------ Data for this exercise ------

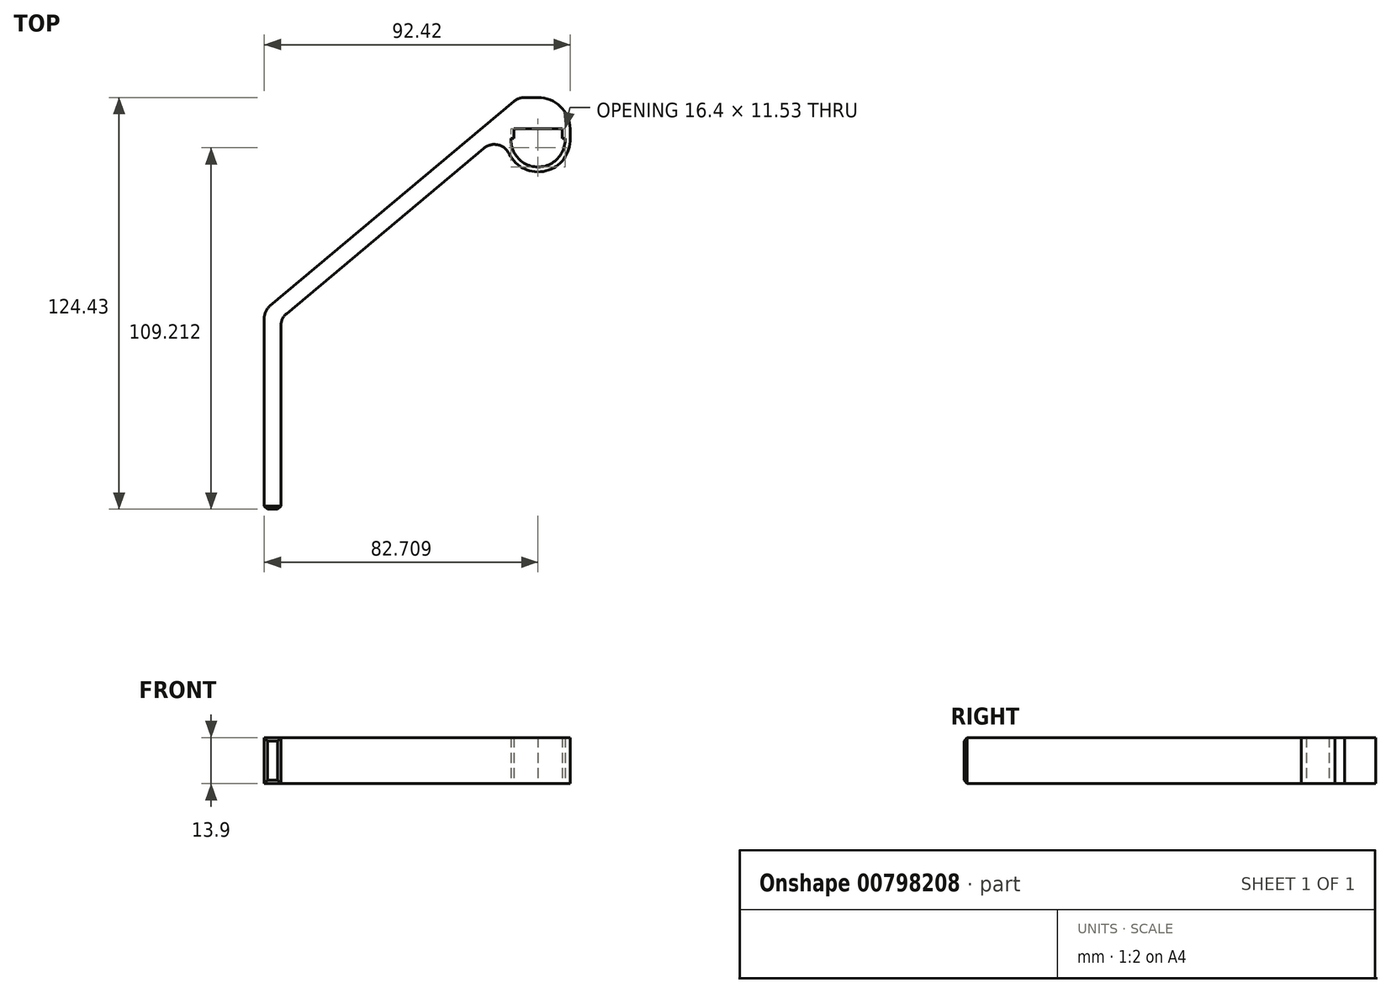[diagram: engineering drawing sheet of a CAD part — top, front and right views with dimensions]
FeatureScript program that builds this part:
annotation { "Feature Type Name" : "Feature", "Feature Type Description" : "" }
export const myFeature = defineFeature(function(context is Context, id is Id, definition is map)
    precondition{}
    {
        {
            var Q0;
            Q0=qCreatedBy(makeId("Top.planeOp"),FACE);
            var sketch = newSketch(context, id + "F0", { "sketchPlane" : qUnion([Q0])});
            skLineSegment(sketch, "E0", {"start": v(-18.72, -65.45) * mm, "end": v(-18.72, -5.45) * mm});
            skLineSegment(sketch, "E1", {"start": v(-18.72, -5.45) * mm, "end": v(58.07, 58.98) * mm});
            skLineSegment(sketch, "E2", {"start": v(-18.72, -65.45) * mm, "end": v(-13.72, -65.45) * mm});
            skLineSegment(sketch, "E3", {"start": v(-13.72, -65.45) * mm, "end": v(-13.72, -7.78) * mm});
            skLineSegment(sketch, "E4", {"start": v(71.29, 49.53) * mm, "end": v(56.69, 49.53) * mm});
            skLineSegment(sketch, "E5.left", {"start": v(71.29, 49.53) * mm, "end": v(71.29, 46.61) * mm});
            skLineSegment(sketch, "E5.right", {"start": v(56.69, 49.53) * mm, "end": v(56.69, 46.61) * mm});
            skLineSegment(sketch, "E6.bottom", {"start": v(55.79, 46.61) * mm, "end": v(56.69, 46.61) * mm});
            skArc(sketch, "E7", {"start": v(55.79, 46.61) * mm, "mid": v(63.99, 38) * mm, "end": v(72.19, 46.61) * mm});
            skLineSegment(sketch, "E8", {"start": v(54.29, 49.28) * mm, "end": v(54.29, 46.61) * mm});
            skLineSegment(sketch, "E9", {"start": v(73.69, 49.53) * mm, "end": v(73.69, 46.61) * mm});
            skArc(sketch, "E10", {"start": v(54.29, 46.61) * mm, "mid": v(63.99, 36.5) * mm, "end": v(73.69, 46.61) * mm});
            skLineSegment(sketch, "E11.trimOffspring", {"start": v(54.29, 49.28) * mm, "end": v(-13.72, -7.78) * mm});
            skLineSegment(sketch, "E12.trimOffspring", {"start": v(71.29, 46.61) * mm, "end": v(72.19, 46.61) * mm});
            skArc(sketch, "E13", {"start": v(73.69, 49.53) * mm, "mid": v(63.87, 58.98) * mm, "end": v(54.29, 49.28) * mm});
            skLineSegment(sketch, "E14", {"start": v(64.11, 58.98) * mm, "end": v(58.07, 58.98) * mm});
            skPoint(sketch, "E14.startSnap0", {"position": v(63.87, 58.98) * mm});
            skSolve(sketch);
        }
        {
            var Q0;
            Q0 = qSketchRegion(id + "F0", true);
            extrude(context, id + "F1", {"entities" : qUnion([Q0]), "depth" : 13.9 * mm, "offsetDistance" : 25 * mm});
        }
        {
            var Q0;
            Q0=makeQuery(id+"F1.opExtrude","SWEPT_EDGE",EDGE,{"disambiguationData":[OSD([sQuery(id+"F0.wireOp",EDGE,"E1"),sQuery(id+"F0.wireOp",EDGE,"E14")])]});
            fillet(context, id + "F2", {"entities" : qUnion([Q0]), "radius" : 5 * mm, "tangentPropagation" : true, "allowEdgeOverflow" : false});
        }
        {
            var Q0;
            Q0=makeQuery(id+"F1.opExtrude","SWEPT_EDGE",EDGE,{"disambiguationData":[OSD([sQuery(id+"F0.wireOp",EDGE,"E8"),sQuery(id+"F0.wireOp",EDGE,"E11.trimOffspring"),sQuery(id+"F0.wireOp",EDGE,"E13")])]});
            fillet(context, id + "F3", {"entities" : qUnion([Q0]), "radius" : 5 * mm, "tangentPropagation" : true, "allowEdgeOverflow" : false});
        }
        {
            var Q0;
            Q0=makeQuery(id+"F1.opExtrude","SWEPT_EDGE",EDGE,{"disambiguationData":[OSD([sQuery(id+"F0.wireOp",EDGE,"E3"),sQuery(id+"F0.wireOp",EDGE,"E11.trimOffspring")])]});
            var Q1;
            Q1=makeQuery(id+"F1.opExtrude","SWEPT_EDGE",EDGE,{"disambiguationData":[OSD([sQuery(id+"F0.wireOp",EDGE,"E0"),sQuery(id+"F0.wireOp",EDGE,"E1")])]});
            fillet(context, id + "F4", {"entities" : qUnion([Q0, Q1]), "radius" : 5 * mm, "tangentPropagation" : true, "allowEdgeOverflow" : false});
        }
        {
            var Q0;
            Q0=makeQuery(id+"F1.opExtrude","SWEPT_EDGE",EDGE,{"disambiguationData":[OSD([sQuery(id+"F0.wireOp",EDGE,"E0"),sQuery(id+"F0.wireOp",EDGE,"E2")])]});
            var Q1;
            Q1=makeQuery(id+"F1.opExtrude","CAP_EDGE",EDGE,{"disambiguationData":[OSD([sQuery(id+"F0.wireOp",EDGE,"E2")])],"isStart":false});
            var Q2;
            Q2=makeQuery(id+"F1.opExtrude","SWEPT_EDGE",EDGE,{"disambiguationData":[OSD([sQuery(id+"F0.wireOp",EDGE,"E2"),sQuery(id+"F0.wireOp",EDGE,"E3")])]});
            var Q3;
            Q3=makeQuery(id+"F1.opExtrude","CAP_EDGE",EDGE,{"disambiguationData":[OSD([sQuery(id+"F0.wireOp",EDGE,"E2")])],"isStart":true});
            chamfer(context, id + "F5", {"entities" : qUnion([Q0, Q1, Q2, Q3]), "width" : 1 * mm, "tangentPropagation" : true});
        }
    });
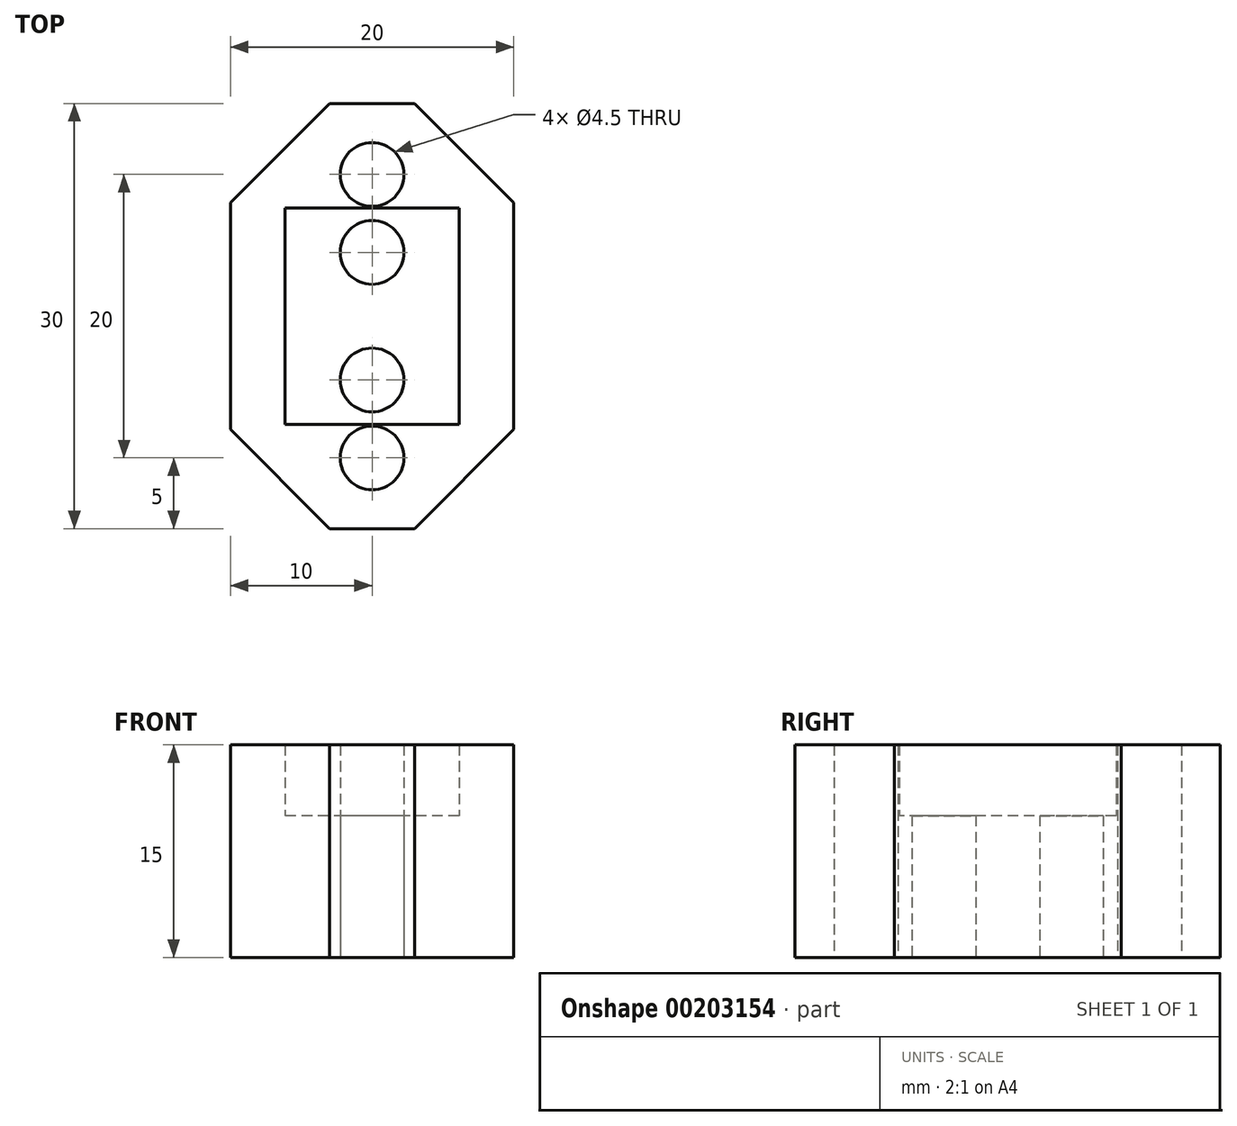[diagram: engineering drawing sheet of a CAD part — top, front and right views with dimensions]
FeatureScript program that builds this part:
annotation { "Feature Type Name" : "Feature", "Feature Type Description" : "" }
export const myFeature = defineFeature(function(context is Context, id is Id, definition is map)
    precondition{}
    {
        {
            var Q0;
            Q0=qCreatedBy(makeId("Top.planeOp"),FACE);
            var sketch = newSketch(context, id + "F0", { "sketchPlane" : qUnion([Q0])});
            skLineSegment(sketch, "E0.bottom", {"start": v(10, 15) * mm, "end": v(-10, 15) * mm});
            skLineSegment(sketch, "E0.top", {"start": v(10, -15) * mm, "end": v(-10, -15) * mm});
            skLineSegment(sketch, "E0.left", {"start": v(10, 15) * mm, "end": v(10, -15) * mm});
            skLineSegment(sketch, "E0.right", {"start": v(-10, 15) * mm, "end": v(-10, -15) * mm});
            skPoint(sketch, "E0.middle", {"position": v(0, 0) * mm});
            skLineSegment(sketch, "E1", {"start": v(0, 0) * mm, "end": v(0, 10) * mm});
            skLineSegment(sketch, "E2", {"start": v(0, 0) * mm, "end": v(0, -10) * mm});
            skCircle(sketch, "E3", {"center": v(0, 10) * mm, "radius": 2.25 * mm});
            skCircle(sketch, "E4", {"center": v(0, -10) * mm, "radius": 2.25 * mm});
            skLineSegment(sketch, "E5", {"start": v(0, 0) * mm, "end": v(0, 4.5) * mm});
            skLineSegment(sketch, "E6", {"start": v(0, 0) * mm, "end": v(0, -4.5) * mm});
            skCircle(sketch, "E7", {"center": v(0, -4.5) * mm, "radius": 2.25 * mm});
            skCircle(sketch, "E8", {"center": v(0, 4.5) * mm, "radius": 2.25 * mm});
            skSolve(sketch);
        }
        {
            var Q0;
            Q0=makeQuery(id+"F0.imprint","IMPRINT",FACE,{"disambiguationData":[TD([[makeQuery(id+"F0.imprint","IMPRINT",EDGE,{"derivedFrom":sQuery(id+"F0.wireOp",EDGE,"E0.bottom")}),1.0]])]});
            extrude(context, id + "F1", {"entities" : qUnion([Q0]), "depth" : 10 * mm});
        }
        {
            var Q0;
            Q0=makeQuery(id+"F1.opExtrude","CAP_FACE",FACE,{"disambiguationData":[OSD([sQuery(id+"F0.wireOp",EDGE,"E0.bottom"),sQuery(id+"F0.wireOp",EDGE,"E0.top"),sQuery(id+"F0.wireOp",EDGE,"E0.left"),sQuery(id+"F0.wireOp",EDGE,"E0.right"),sQuery(id+"F0.wireOp",EDGE,"E3"),sQuery(id+"F0.wireOp",EDGE,"E4"),sQuery(id+"F0.wireOp",EDGE,"E7"),sQuery(id+"F0.wireOp",EDGE,"E8")])],"isStart":false});
            var sketch = newSketch(context, id + "F2", { "sketchPlane" : qUnion([Q0])});
            skLineSegment(sketch, "E9.bottom", {"start": v(-10, 15) * mm, "end": v(10, 15) * mm});
            skLineSegment(sketch, "E9.top", {"start": v(-10, -15) * mm, "end": v(10, -15) * mm});
            skLineSegment(sketch, "E9.left", {"start": v(-10, 15) * mm, "end": v(-10, -15) * mm});
            skLineSegment(sketch, "E9.right", {"start": v(10, 15) * mm, "end": v(10, -15) * mm});
            skLineSegment(sketch, "E10.bottom", {"start": v(6.13, 7.64) * mm, "end": v(-6.13, 7.64) * mm});
            skLineSegment(sketch, "E10.top", {"start": v(6.13, -7.64) * mm, "end": v(-6.13, -7.64) * mm});
            skLineSegment(sketch, "E10.left", {"start": v(6.13, 7.64) * mm, "end": v(6.13, -7.64) * mm});
            skLineSegment(sketch, "E10.right", {"start": v(-6.13, 7.64) * mm, "end": v(-6.13, -7.64) * mm});
            skPoint(sketch, "E10.middle", {"position": v(0, 0) * mm});
            skLineSegment(sketch, "E11", {"start": v(0, 0) * mm, "end": v(0, 10) * mm});
            skLineSegment(sketch, "E12", {"start": v(0, 10) * mm, "end": v(0, -10) * mm});
            skCircle(sketch, "E13", {"center": v(0, -10) * mm, "radius": 2.25 * mm});
            skCircle(sketch, "E14", {"center": v(0, 10) * mm, "radius": 2.25 * mm});
            skSolve(sketch);
        }
        {
            var Q0;
            Q0 = qSketchRegion(id + "F2", true);
            extrude(context, id + "F3", {"entities" : qUnion([Q0]), "operationType" : NewBodyOperationType.ADD, "depth" : 5 * mm});
        }
        {
            var Q0;
            Q0=makeQuery(id+"F3.boolean.opBoolean","MERGE",EDGE,{"derivedFrom":[makeQuery(id+"F1.opExtrude","SWEPT_EDGE",EDGE,{"disambiguationData":[OSD([sQuery(id+"F0.wireOp",EDGE,"E0.bottom"),sQuery(id+"F0.wireOp",EDGE,"E0.right")])]}),makeQuery(id+"F3.opExtrude","SWEPT_EDGE",EDGE,{"disambiguationData":[OSD([sQuery(id+"F2.wireOp",EDGE,"E9.bottom"),sQuery(id+"F2.wireOp",EDGE,"E9.left")])]})]});
            var Q1;
            Q1=makeQuery(id+"F3.boolean.opBoolean","MERGE",EDGE,{"derivedFrom":[makeQuery(id+"F1.opExtrude","SWEPT_EDGE",EDGE,{"disambiguationData":[OSD([sQuery(id+"F0.wireOp",EDGE,"E0.top"),sQuery(id+"F0.wireOp",EDGE,"E0.right")])]}),makeQuery(id+"F3.opExtrude","SWEPT_EDGE",EDGE,{"disambiguationData":[OSD([sQuery(id+"F2.wireOp",EDGE,"E9.top"),sQuery(id+"F2.wireOp",EDGE,"E9.left")])]})]});
            var Q2;
            Q2=makeQuery(id+"F3.boolean.opBoolean","MERGE",EDGE,{"derivedFrom":[makeQuery(id+"F1.opExtrude","SWEPT_EDGE",EDGE,{"disambiguationData":[OSD([sQuery(id+"F0.wireOp",EDGE,"E0.bottom"),sQuery(id+"F0.wireOp",EDGE,"E0.left")])]}),makeQuery(id+"F3.opExtrude","SWEPT_EDGE",EDGE,{"disambiguationData":[OSD([sQuery(id+"F2.wireOp",EDGE,"E9.bottom"),sQuery(id+"F2.wireOp",EDGE,"E9.right")])]})]});
            var Q3;
            Q3=makeQuery(id+"F3.boolean.opBoolean","MERGE",EDGE,{"derivedFrom":[makeQuery(id+"F1.opExtrude","SWEPT_EDGE",EDGE,{"disambiguationData":[OSD([sQuery(id+"F0.wireOp",EDGE,"E0.top"),sQuery(id+"F0.wireOp",EDGE,"E0.left")])]}),makeQuery(id+"F3.opExtrude","SWEPT_EDGE",EDGE,{"disambiguationData":[OSD([sQuery(id+"F2.wireOp",EDGE,"E9.top"),sQuery(id+"F2.wireOp",EDGE,"E9.right")])]})]});
            chamfer(context, id + "F4", {"entities" : qUnion([Q0, Q1, Q2, Q3]), "width" : 7 * mm, "tangentPropagation" : true});
        }
    });
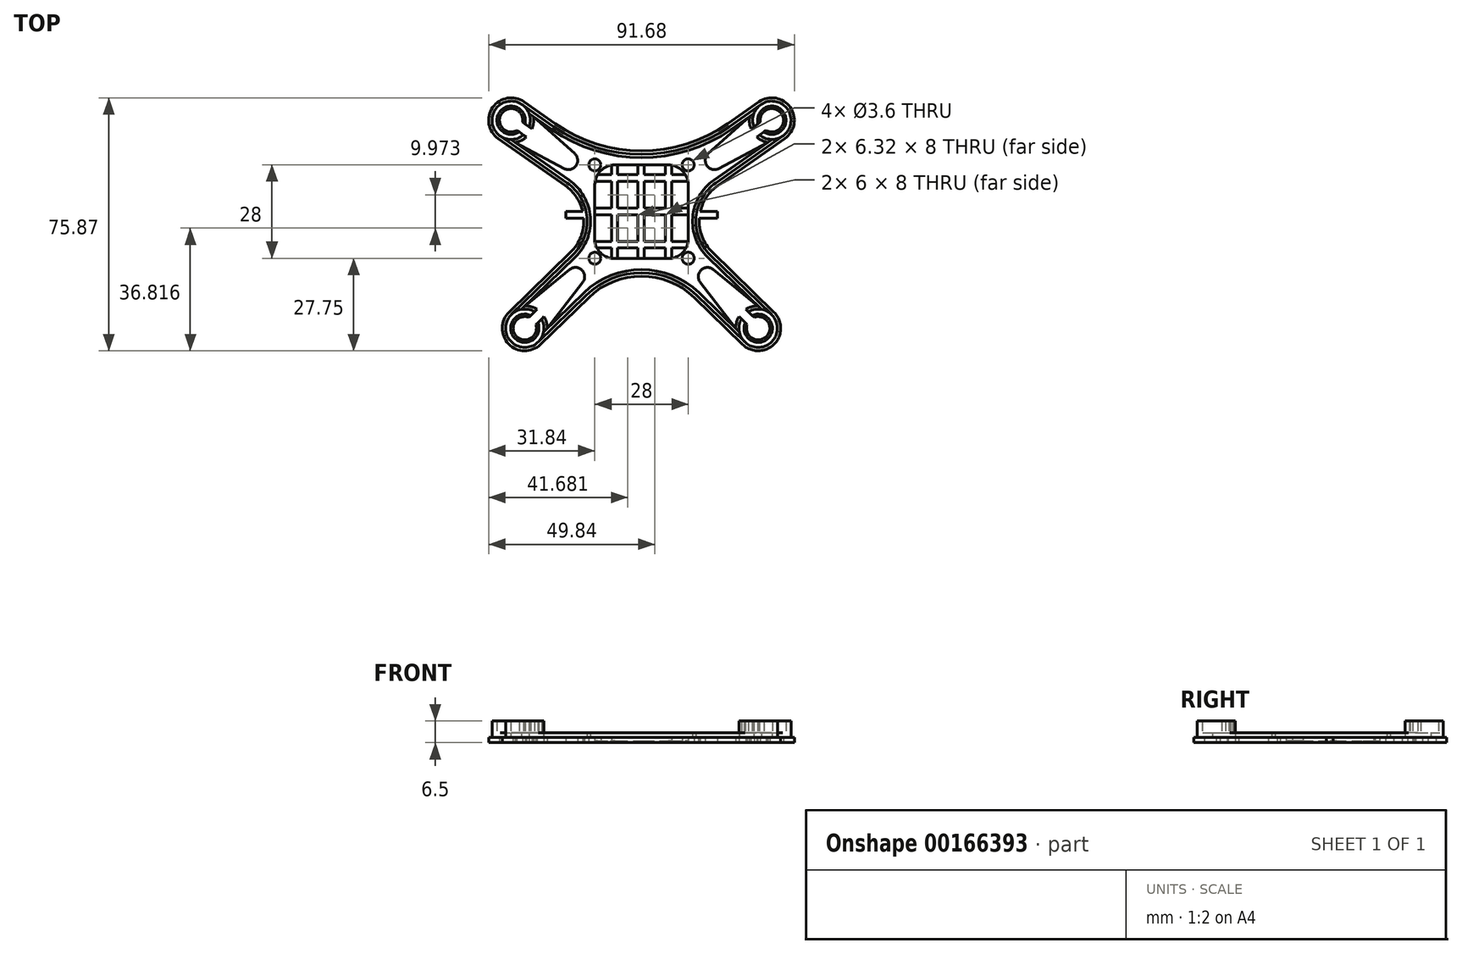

------

Stated task:
Show each line above that contains the string "qSketchRegion".

Written solution:
            Q0 = qSketchRegion(id + "F0", true);
            Q0 = qSketchRegion(id + "F2", true);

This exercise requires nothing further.